PROBLEM STATEMENT =
Format every line of text from the items below as a numbered list, skipping blank lines and leaving out the pictures.

Dataset entries
☆ ☆ ☆ ☆ ☆ ☆ ☆

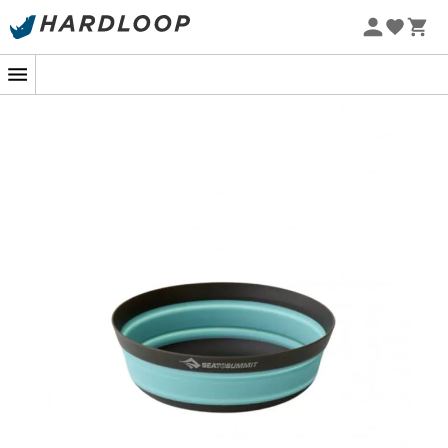
Letní akce 🔥 -5 % EXTRA při nákupu 2 produktů* s kódem
Summer5
-5% Extra - Kód Summer5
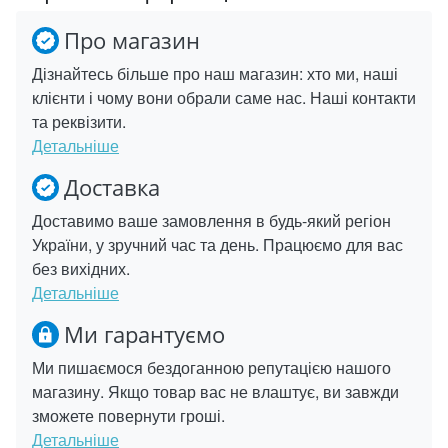
Про магазин
Дізнайтесь більше про наш магазин: хто ми, наші
клієнти і чому вони обрали саме нас. Наші контакти
та реквізити.
Детальніше
Доставка
Доставимо ваше замовлення в будь-який регіон
України, у зручний час та день. Працюємо для вас
без вихідних.
Детальніше
Ми гарантуємо
Ми пишаємося бездоганною репутацією нашого
магазину. Якщо товар вас не влаштує, ви завжди
зможете повернути гроші.
Детальніше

☆ ☆ ☆ ☆ ☆ ☆ ☆

ANSWER BOX =
1. Letní akce 🔥 -5 % EXTRA při nákupu 2 produktů* s kódem
2. Summer5
3. -5% Extra - Kód Summer5
4. Про магазин
5. Дізнайтесь більше про наш магазин: хто ми, наші
6. клієнти і чому вони обрали саме нас. Наші контакти
7. та реквізити.
8. Детальніше
9. Доставка
10. Доставимо ваше замовлення в будь-який регіон
11. України, у зручний час та день. Працюємо для вас
12. без вихідних.
13. Детальніше
14. Ми гарантуємо
15. Ми пишаємося бездоганною репутацією нашого
16. магазину. Якщо товар вас не влаштує, ви завжди
17. зможете повернути гроші.
18. Детальніше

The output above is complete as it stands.